Leaphorn’s reaching hand was exploring an opening between the boulders. He pulled himself further into the slot, stood cautiously and looked downward. He could see a circle of yellow light on the sandy canyon bottom and the legs of two men. Then the light flashed upward, its beam moving over the rocks and brush below him. He ducked back. The beam flashed past, lighting the space in which he stood with its reflection. To the left of where he was crouching, and above him, an immense slab had split away from the face of the cliff. Behind it there would be better cover and the faint possibility of a route to climb upward. The first voice was shouting up toward him. “You might as well come on down,” the voice said.

“We’ll hold the dog.” Leaphorn stood silent. “Come on,” the voice said. “You can’t get out of there and if you don’t come down we’re going to get sore about it.”
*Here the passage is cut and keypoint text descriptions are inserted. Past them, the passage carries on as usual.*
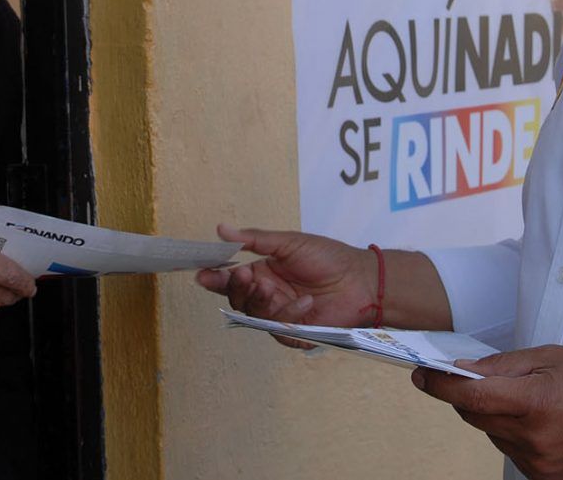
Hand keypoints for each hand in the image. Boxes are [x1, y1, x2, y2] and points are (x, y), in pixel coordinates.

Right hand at [195, 225, 378, 345]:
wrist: (360, 280)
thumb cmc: (328, 257)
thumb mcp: (289, 243)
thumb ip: (255, 239)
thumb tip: (221, 229)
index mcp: (264, 272)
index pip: (231, 278)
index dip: (215, 278)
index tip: (202, 274)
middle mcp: (268, 295)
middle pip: (237, 299)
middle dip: (236, 289)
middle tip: (245, 276)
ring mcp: (280, 315)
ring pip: (254, 316)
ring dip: (260, 301)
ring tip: (272, 288)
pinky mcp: (295, 332)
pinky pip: (279, 329)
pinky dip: (290, 315)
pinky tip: (306, 303)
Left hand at [412, 345, 562, 479]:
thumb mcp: (550, 357)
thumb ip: (502, 365)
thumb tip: (462, 370)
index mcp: (533, 403)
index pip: (469, 398)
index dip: (439, 386)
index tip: (420, 375)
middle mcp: (532, 439)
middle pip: (474, 417)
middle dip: (467, 396)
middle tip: (470, 377)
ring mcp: (538, 464)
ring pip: (491, 434)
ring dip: (493, 416)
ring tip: (524, 399)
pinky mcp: (545, 479)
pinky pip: (510, 451)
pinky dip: (511, 433)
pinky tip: (536, 422)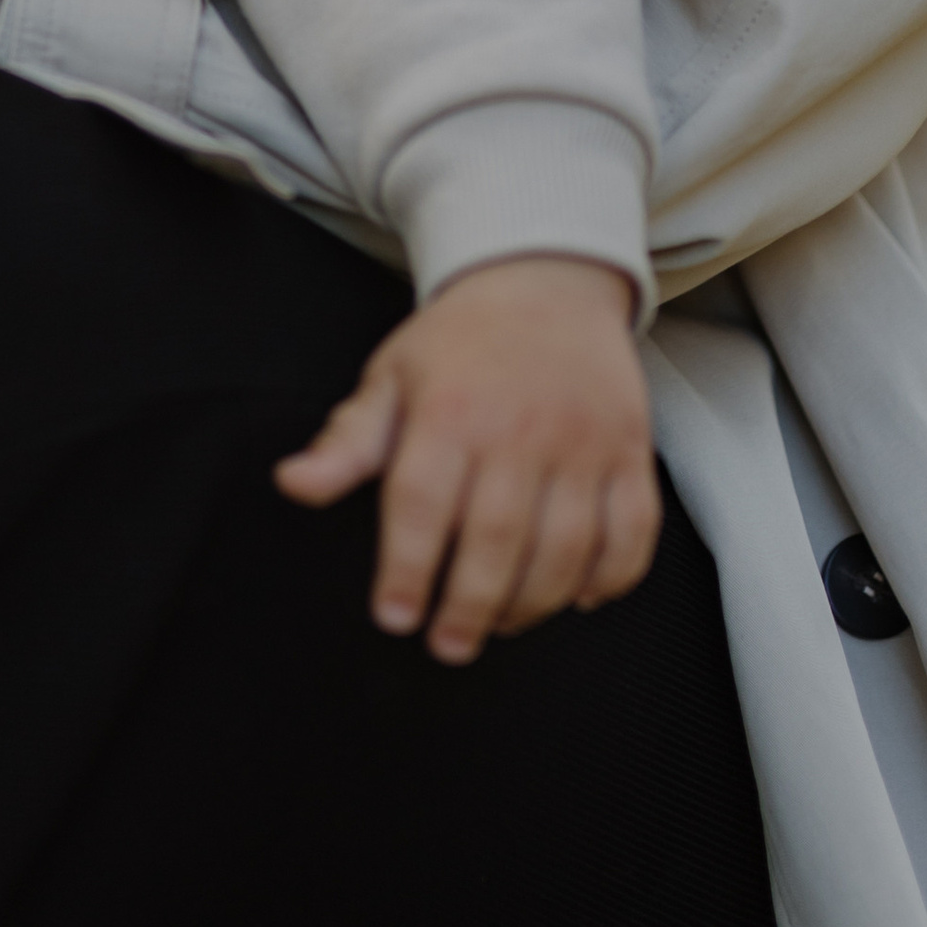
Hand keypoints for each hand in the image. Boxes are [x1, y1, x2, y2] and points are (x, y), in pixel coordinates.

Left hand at [275, 256, 656, 666]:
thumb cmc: (459, 343)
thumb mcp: (391, 378)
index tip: (395, 617)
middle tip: (448, 644)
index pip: (421, 503)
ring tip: (500, 624)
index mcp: (449, 409)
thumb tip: (293, 484)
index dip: (406, 569)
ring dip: (533, 603)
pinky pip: (633, 532)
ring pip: (566, 547)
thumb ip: (347, 442)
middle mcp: (520, 427)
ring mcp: (584, 441)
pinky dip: (610, 578)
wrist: (548, 281)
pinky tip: (576, 597)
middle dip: (469, 606)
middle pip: (496, 538)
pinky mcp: (630, 451)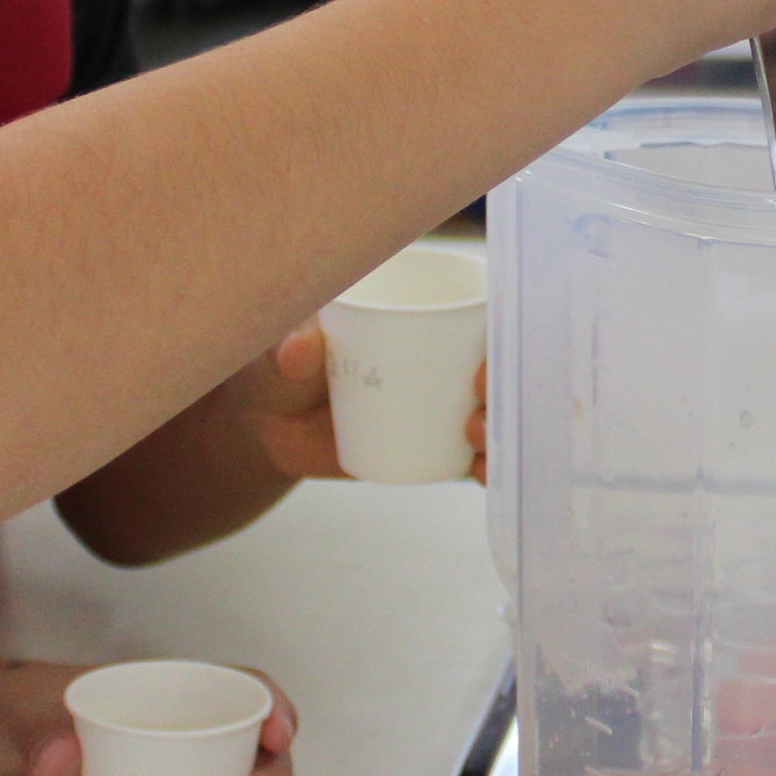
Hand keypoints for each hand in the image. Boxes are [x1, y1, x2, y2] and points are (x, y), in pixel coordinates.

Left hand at [248, 327, 488, 482]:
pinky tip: (486, 470)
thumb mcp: (280, 346)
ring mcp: (439, 400)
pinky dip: (487, 462)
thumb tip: (300, 348)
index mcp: (416, 308)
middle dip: (504, 375)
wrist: (271, 424)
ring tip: (475, 435)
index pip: (476, 305)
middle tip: (480, 392)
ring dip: (501, 421)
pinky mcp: (431, 443)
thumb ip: (290, 344)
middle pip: (495, 359)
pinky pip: (472, 451)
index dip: (500, 320)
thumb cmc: (279, 365)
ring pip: (490, 407)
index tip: (489, 341)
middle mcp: (440, 352)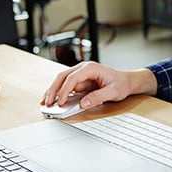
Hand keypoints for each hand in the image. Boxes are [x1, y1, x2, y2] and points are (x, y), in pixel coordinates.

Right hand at [40, 61, 156, 109]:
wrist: (127, 81)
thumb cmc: (121, 83)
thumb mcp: (113, 91)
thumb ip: (98, 97)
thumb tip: (83, 103)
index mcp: (90, 68)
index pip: (72, 78)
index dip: (64, 90)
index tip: (60, 102)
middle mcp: (83, 69)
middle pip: (62, 77)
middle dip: (53, 90)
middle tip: (46, 103)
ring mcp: (80, 74)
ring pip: (61, 81)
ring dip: (52, 91)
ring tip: (45, 103)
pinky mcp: (80, 81)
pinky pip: (66, 86)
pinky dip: (58, 93)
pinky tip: (53, 101)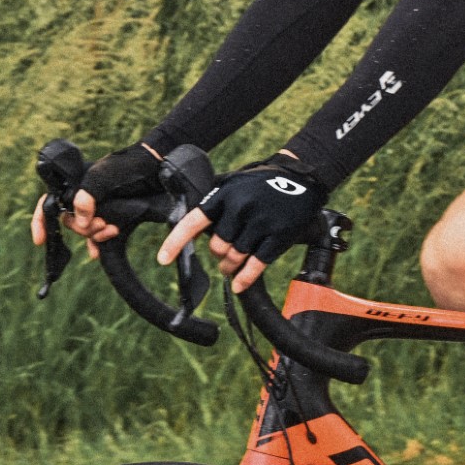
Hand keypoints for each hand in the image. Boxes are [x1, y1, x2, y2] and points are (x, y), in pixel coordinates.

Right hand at [29, 143, 162, 260]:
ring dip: (94, 235)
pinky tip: (98, 253)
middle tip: (102, 223)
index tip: (41, 240)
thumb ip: (86, 197)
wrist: (156, 170)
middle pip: (70, 222)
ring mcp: (98, 208)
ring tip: (112, 230)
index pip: (48, 203)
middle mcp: (83, 197)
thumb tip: (80, 221)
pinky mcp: (113, 216)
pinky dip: (98, 244)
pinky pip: (99, 235)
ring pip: (86, 230)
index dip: (41, 221)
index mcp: (75, 185)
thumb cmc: (127, 167)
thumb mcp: (102, 178)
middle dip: (82, 228)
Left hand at [159, 157, 325, 292]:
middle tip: (223, 255)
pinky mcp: (279, 235)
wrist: (302, 179)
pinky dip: (245, 278)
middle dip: (217, 255)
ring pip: (234, 257)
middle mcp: (240, 208)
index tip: (163, 260)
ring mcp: (261, 222)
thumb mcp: (234, 184)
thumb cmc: (262, 183)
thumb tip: (192, 233)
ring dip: (230, 267)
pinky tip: (239, 286)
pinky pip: (256, 264)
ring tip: (231, 266)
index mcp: (224, 194)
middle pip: (216, 247)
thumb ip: (214, 204)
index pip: (193, 222)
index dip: (176, 242)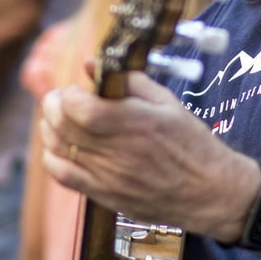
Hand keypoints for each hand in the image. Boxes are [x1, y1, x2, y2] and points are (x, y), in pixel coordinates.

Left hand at [39, 73, 258, 242]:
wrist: (210, 193)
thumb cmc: (193, 144)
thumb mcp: (169, 103)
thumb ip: (129, 81)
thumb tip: (92, 64)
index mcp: (136, 124)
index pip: (79, 108)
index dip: (68, 94)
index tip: (77, 89)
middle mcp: (119, 151)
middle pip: (63, 126)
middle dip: (54, 106)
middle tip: (62, 99)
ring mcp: (109, 177)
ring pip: (57, 148)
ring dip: (50, 128)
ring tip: (61, 119)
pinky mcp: (105, 195)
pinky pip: (63, 175)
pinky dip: (52, 157)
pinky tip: (61, 147)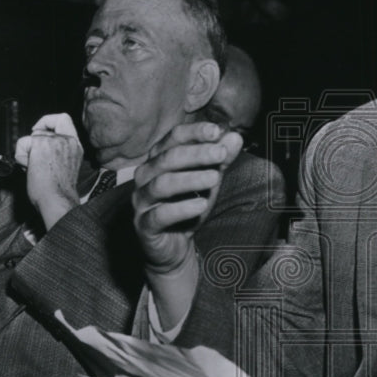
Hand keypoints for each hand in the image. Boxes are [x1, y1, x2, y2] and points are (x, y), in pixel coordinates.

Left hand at [14, 113, 83, 229]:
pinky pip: (22, 144)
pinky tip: (30, 168)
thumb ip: (58, 151)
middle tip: (33, 159)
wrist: (57, 200)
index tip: (40, 130)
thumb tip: (39, 147)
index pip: (64, 119)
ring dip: (27, 152)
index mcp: (76, 145)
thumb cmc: (59, 190)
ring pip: (31, 137)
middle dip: (32, 143)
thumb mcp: (66, 165)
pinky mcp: (41, 143)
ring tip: (34, 168)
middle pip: (41, 128)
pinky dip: (21, 156)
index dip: (48, 121)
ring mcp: (55, 140)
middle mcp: (68, 140)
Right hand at [132, 121, 241, 273]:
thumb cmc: (188, 205)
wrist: (174, 245)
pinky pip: (159, 215)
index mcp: (158, 159)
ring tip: (215, 178)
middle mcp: (145, 176)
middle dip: (196, 154)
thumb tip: (235, 137)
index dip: (194, 133)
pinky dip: (181, 209)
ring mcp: (142, 201)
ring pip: (161, 184)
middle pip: (167, 159)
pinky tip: (201, 204)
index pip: (173, 138)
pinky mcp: (143, 226)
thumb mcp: (209, 180)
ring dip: (190, 179)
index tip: (217, 131)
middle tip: (221, 153)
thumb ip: (220, 159)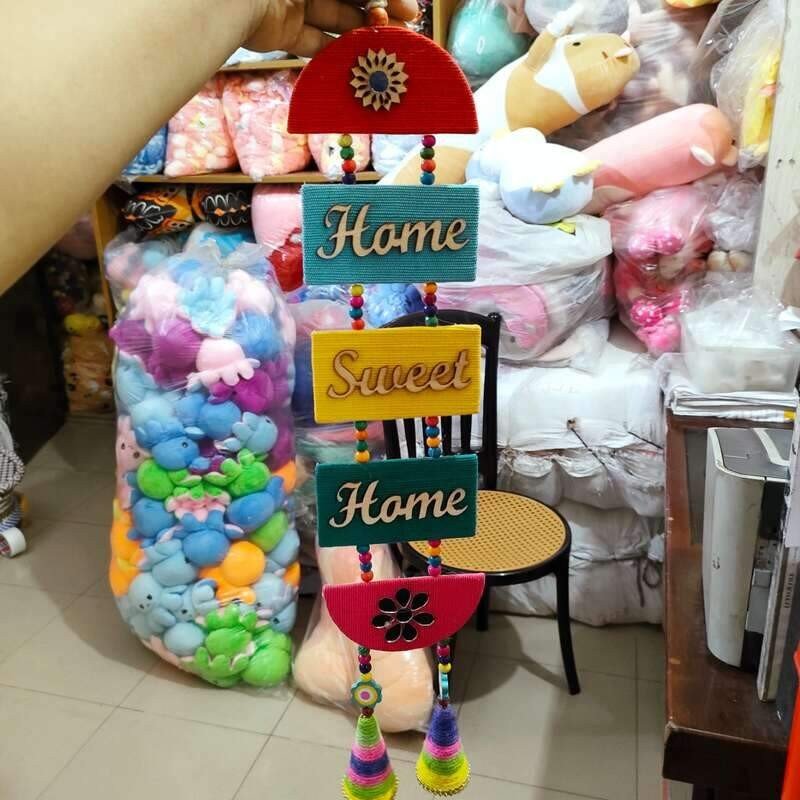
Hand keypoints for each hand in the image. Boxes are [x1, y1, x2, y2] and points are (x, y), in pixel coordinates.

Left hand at [246, 0, 420, 56]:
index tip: (410, 8)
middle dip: (381, 13)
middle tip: (405, 28)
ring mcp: (295, 4)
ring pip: (338, 21)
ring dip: (365, 34)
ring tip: (388, 47)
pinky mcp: (284, 32)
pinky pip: (316, 43)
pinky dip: (338, 52)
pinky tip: (362, 59)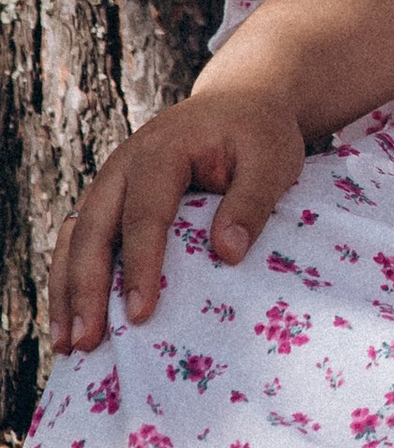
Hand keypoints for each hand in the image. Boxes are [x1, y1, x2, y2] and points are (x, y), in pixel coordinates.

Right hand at [49, 88, 309, 353]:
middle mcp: (124, 164)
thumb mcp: (272, 159)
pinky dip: (67, 279)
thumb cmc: (258, 134)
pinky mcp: (108, 199)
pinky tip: (69, 321)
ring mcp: (110, 181)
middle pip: (93, 228)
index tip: (140, 313)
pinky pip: (77, 239)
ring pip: (74, 237)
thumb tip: (227, 253)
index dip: (140, 265)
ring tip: (66, 346)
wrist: (239, 102)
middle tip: (85, 342)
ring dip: (66, 291)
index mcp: (163, 150)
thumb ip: (252, 201)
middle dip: (86, 288)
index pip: (146, 214)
“We just want to talk to you,” the Tull voice said. “Who the hell are you and what are you doing here?” The voices paused, waiting for an answer. The words echoed up and down the canyon, then died away. “It’s a police-issued pistol,” the first voice said. “Thirty-eight revolver. There’s just one shot fired. The one we heard.”

“A cop?”

“Yeah, I’d guess so. Maybe the one that came nosing around the old man’s hogan.”

“He’s not going to come down,” Tull said. “I don’t think he’s coming down.”

“No,” First Voice said.

“You want me to go up and get him?”

“Hell, no. He’d brain you with a rock. He’s above you and you couldn’t see it coming in the dark.”

“Yeah,” Tull said. “So we wait for morning?”